1) Import libraries and define functions

1.1) Install libraries

!pip install word2number &> /dev/null

1.2) Import libraries

import re
import nltk
import numpy as np
import pandas as pd
import seaborn as sns
from word2number import w2n
import matplotlib.pyplot as plt
from sklearn.naive_bayes import MultinomialNB
from sklearn.model_selection import cross_validate
from sklearn.model_selection import train_test_split
from sklearn.feature_extraction.text import CountVectorizer
from yellowbrick.classifier import ROCAUC, ConfusionMatrix, ClassificationReport

nltk.download('stopwords')
from nltk.corpus import stopwords
STOPWORDS = set(stopwords.words('english'))

1.3) Define functions for later use

# This line will disappear in the portfolio page
# 1: Function to turn number words into numbers
def numeric_words_converter(list_words):
  back_to_list =[]
  for string in list_words:
    try:
        value = w2n.word_to_num(string)
        if string=='point':
            value = string
    except:
        value=string
    back_to_list.append(value)
  return back_to_list

2) Exploratory Data Analysis (EDA)

2.1) Load File

data = pd.read_csv('https://raw.githubusercontent.com/leonardodecastro/data/main/SMSSpamCollection.csv')
data.head(2)
Type of SMS SMS content
0 ham Go until jurong point, crazy.. Available only ...
1 ham Ok lar... Joking wif u oni...

2.2) Clean sentences

  • We will use a function for the second cleaning procedure since it would be complicated to do so with a lambda function.
  • The first cleaning procedure turns strings in each cell into lists. This means that the lambda functions employed in this analysis are slightly different from lambda functions that are often used in dataframes without lists as cell values.
# This line will disappear in the portfolio page
#### 1) Remove punctuaction
tokenizer = nltk.RegexpTokenizer(r"\w+")
data['SMS content'] = data['SMS content'].apply(lambda word_string: tokenizer.tokenize(word_string))

#### 2) Remove all numbers from the SMS messages
# 2.1) Turn number words into numbers
data['SMS content'] = data['SMS content'].apply(numeric_words_converter)

# 2.2) Eliminate numbers
data['SMS content'] = data['SMS content'].apply(lambda list_words: [word for word in list_words if type(word) == str])

# 2.3) Eliminate strings with numbers
data['SMS content'] = data['SMS content'].apply(lambda list_words: [word for word in list_words if not re.search(r'\d',word)])
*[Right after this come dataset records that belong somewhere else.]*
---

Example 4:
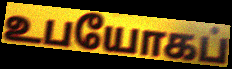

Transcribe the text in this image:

உபயோகப்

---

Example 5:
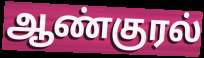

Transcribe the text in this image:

ஆண்குரல்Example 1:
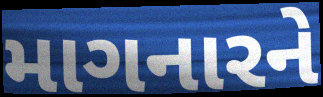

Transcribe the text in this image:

માગનારને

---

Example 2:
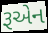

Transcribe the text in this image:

રૂએન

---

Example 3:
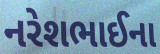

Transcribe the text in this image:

નરેશભાઈના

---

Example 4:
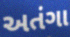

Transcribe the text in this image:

અતંગા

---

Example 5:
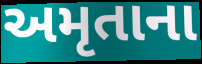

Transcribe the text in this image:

અમૃતાના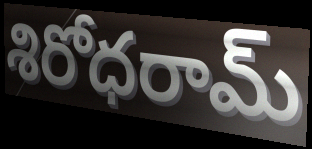
శిరోధరామ్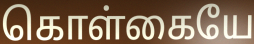
கொள்கையே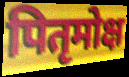
पितृमोक्षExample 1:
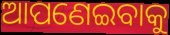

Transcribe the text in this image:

ଆପଣେଇବାକୁ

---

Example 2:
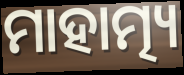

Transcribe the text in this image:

ମାହାତ୍ମ୍ୟ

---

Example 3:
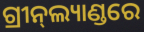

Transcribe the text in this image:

ଗ୍ରୀନ୍‍ଲ୍ୟାଣ୍ଡରେ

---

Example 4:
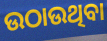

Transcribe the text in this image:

ଉଠାଉଥିବା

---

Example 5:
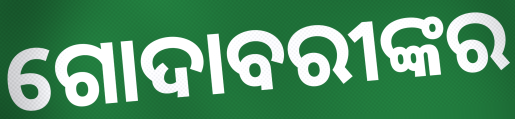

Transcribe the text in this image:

ଗୋଦାବରୀଙ୍କର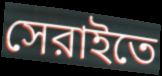
সেরাইতে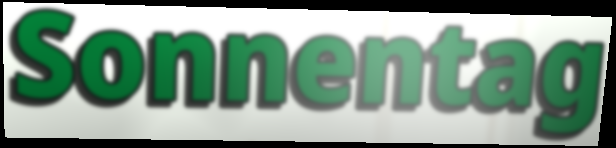
SonnentagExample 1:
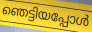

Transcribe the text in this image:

ഞെട്ടിയപ്പോൾ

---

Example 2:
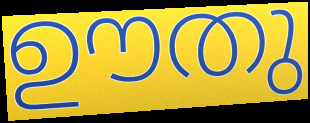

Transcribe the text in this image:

ഊതു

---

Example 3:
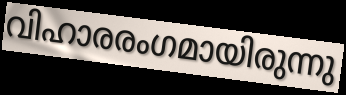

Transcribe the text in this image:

വിഹാരരംഗമായിരുന്നു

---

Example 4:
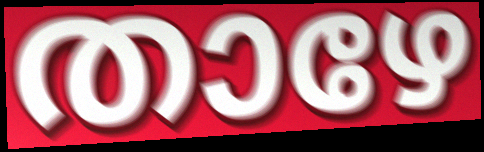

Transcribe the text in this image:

താഴേ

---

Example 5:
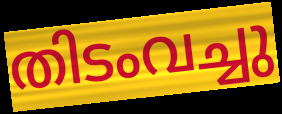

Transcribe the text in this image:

തിടംവച്ചുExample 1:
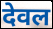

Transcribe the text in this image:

देवल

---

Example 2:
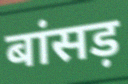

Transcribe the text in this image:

बांसड़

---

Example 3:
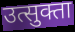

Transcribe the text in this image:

उत्सुक्ता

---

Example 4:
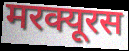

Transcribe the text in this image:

मरक्यूरस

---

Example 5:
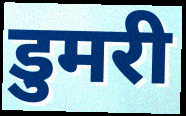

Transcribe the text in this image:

डुमरी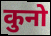
कुनो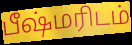
பீஷ்மரிடம்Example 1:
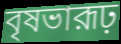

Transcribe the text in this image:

বৃষভারূঢ়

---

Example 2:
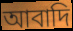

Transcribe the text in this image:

আবাদি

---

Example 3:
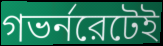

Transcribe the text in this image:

গভর্নরেটেই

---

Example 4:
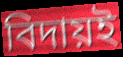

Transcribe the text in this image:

বিদায়ই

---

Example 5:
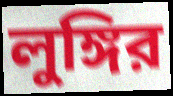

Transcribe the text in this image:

লুঙ্গির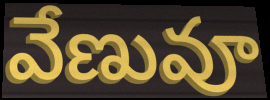
వేణువూ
#### 3) Change all SMS messages to lower case
data['SMS content'] = data['SMS content'].apply(lambda list_words:[word.lower() for word in list_words])

#### 4) Remove stop words from the SMS messages
data['SMS content'] = data['SMS content'].apply(lambda list_words:[word for word in list_words if word not in STOPWORDS])

#### 5) Eliminate single letters
data['SMS content'] = data['SMS content'].apply(lambda list_words:[word for word in list_words if len(word) > 1])

#### 6) Turn lists of words into a single string
data['SMS content'] = data['SMS content'].apply(lambda list_words:' '.join([str(word) for word in list_words]))

#### 7) Visualize dataset
data.head(2)
Type of SMS SMS content
0 ham go jurong point crazy available bugis great wo...
1 ham ok lar joking wif oni

2.3) Turn the target variable into binary variables (1 for Spam and 0 for Ham)

data['Type of SMS'] = data['Type of SMS'].map({'spam':1,'ham':0})

3) Split and scale data

  • Naïve Bayes is not affected by scaling. Thus, we will not scale the numbers obtained using the count vectorizer.
  • We neet to convert text into numerical data using the CountVectorizer so as to train a Naïve Bayes classifier.
# This line will disappear in the portfolio page
# Determine which variables are the features and which variable is the target - 
vectorizer = CountVectorizer()
X = vectorizer.fit_transform(data['SMS content'])
y = data['Type of SMS']

#  Split the dataframe into the training set and the test set
X_train, X_test, y_train, y_test = train_test_split(X, y, test_size = 1/3, random_state=42, stratify=y)

4) Hyperparameter tuning

  • We apply the multinomial Naïve Bayes classifier, where the features are assumed to be generated from a simple multinomial distribution.

  • The multinomial Naïve Bayes classifier is suitable for classification of this SMS data with discrete features.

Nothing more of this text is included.